Un petit garçon en pyjama avec son doudou dans les bras semble ne pas avoir du tout la crainte de la suture que je vais devoir lui faire. En jouant autour de la table basse il s’est ouvert l’arcade sourcilière. Ce silence est lié au fait qu’il n’attend que de retourner le plus vite possible à la maison ils devait y ouvrir le cadeaux de son deuxième noël prévu aujourd’hui. C’est le miracle des familles recomposées, les fêtes se dédoublent .Je regarde la pendule 00h15, déjà. On a même pas vu passer le nouvel an.

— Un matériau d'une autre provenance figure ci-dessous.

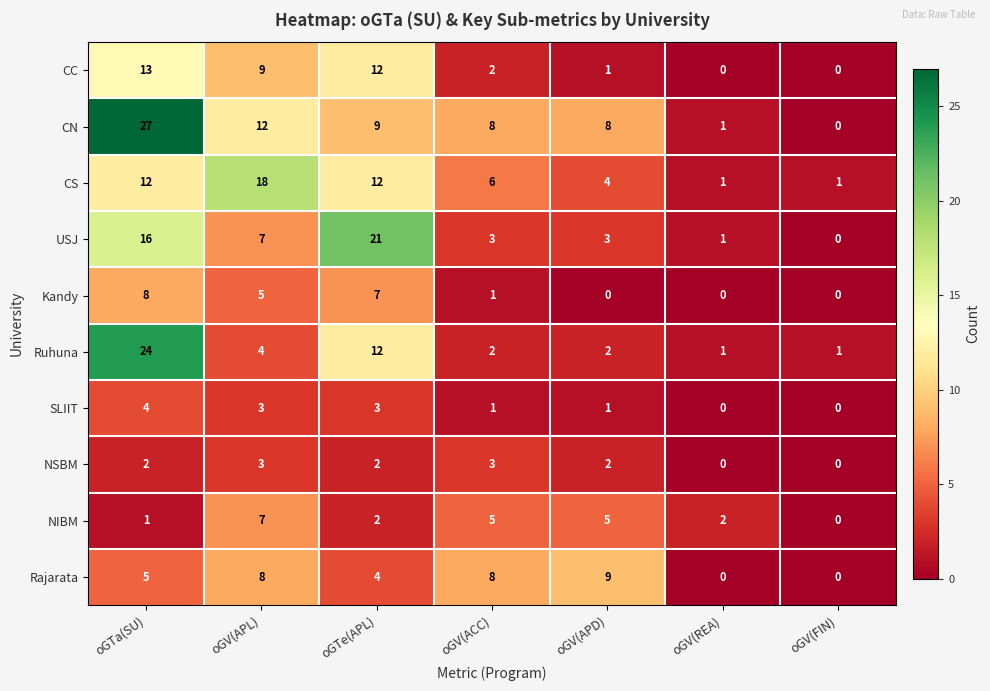

What is the total value across all series at oGTe(APL)?

84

Je lance le signal et tout le monde  se souhaite la nouvelle année. L’infirmière résiste tant bien que mal à la bise du capitaine, qui s’est relevé de son brancard après une sieste autant  sonore que brève et semble avoir retrouvé de l’entrain.

Il va pouvoir repartir.

L’évaluation rapide du risque entre ce qu’il tombe, ou ai un autre problème sur la voie publique et celui de nous empêcher de travailler ou d’être obligé de le ligoter avec un calmant dans les fesses est largement en faveur de sa liberté retrouvé même si elle n’est pas encore totalement sobre.

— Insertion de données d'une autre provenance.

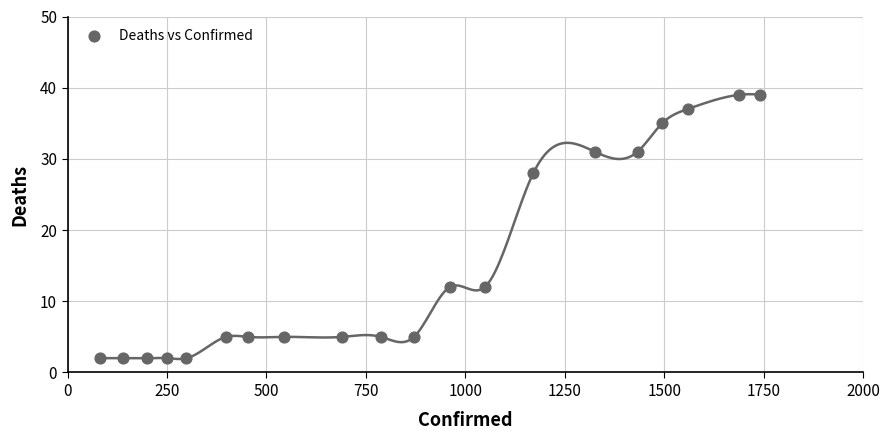

What is the range of Y values (max minus min)?

37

Le SMUR n’est pas rentré. Ils ont été détournés sur une autre mission. Un pendu en cette nouvelle année. Le passage est plus difficile pour ceux qui sont seuls et n’ont déjà pas le moral. Ils vont attendre un moment là bas, dans le froid au pied de l’arbre sur la place du village. L’endroit a été tristement choisi par le suicidé. Tous les villageois ont vu la scène cela marquera cette date pour eux aussi.

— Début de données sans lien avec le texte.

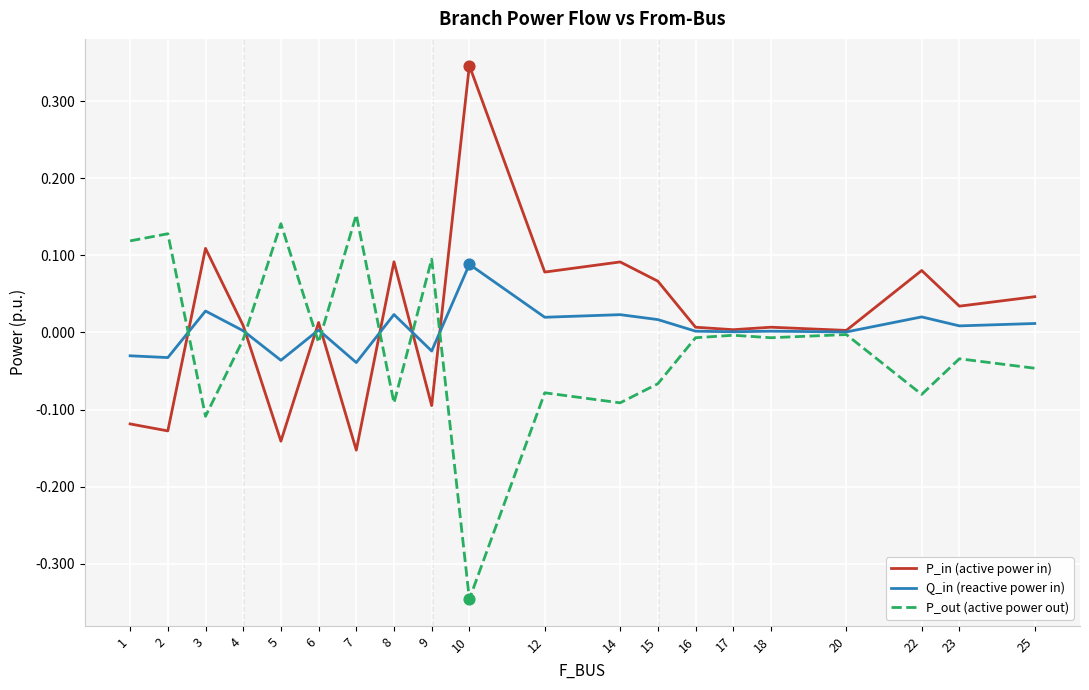

At which category is the sum across all series the highest?

10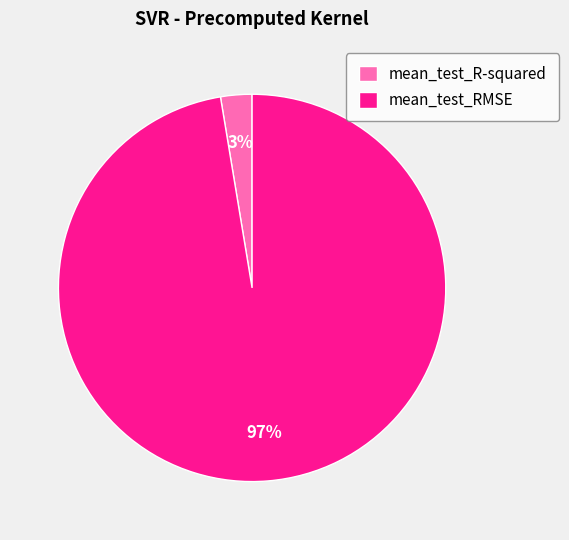

To the nearest percent, what percentage of the pie is mean_test_RMSE?

97%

Il était là, un casque de musique sur les oreilles, comme si de rien n’était.

Rien n’était plus effectivement.

Bien difficile après ce récit que nous font nos collègues à leur retour de gouter enfin vers 3 heures du matin quand les choses semblent  calmer un peu la coupe de champagne, que l’équipe s’était prévue.

Il en va ainsi des urgences. Le rythme est donné par les malades, leur état, nos succès, nos échecs, et peu importe Noël, le premier de l’an, la nuit, le jour.

Nous sommes en dehors du temps simplement raccroché à la vie des autres.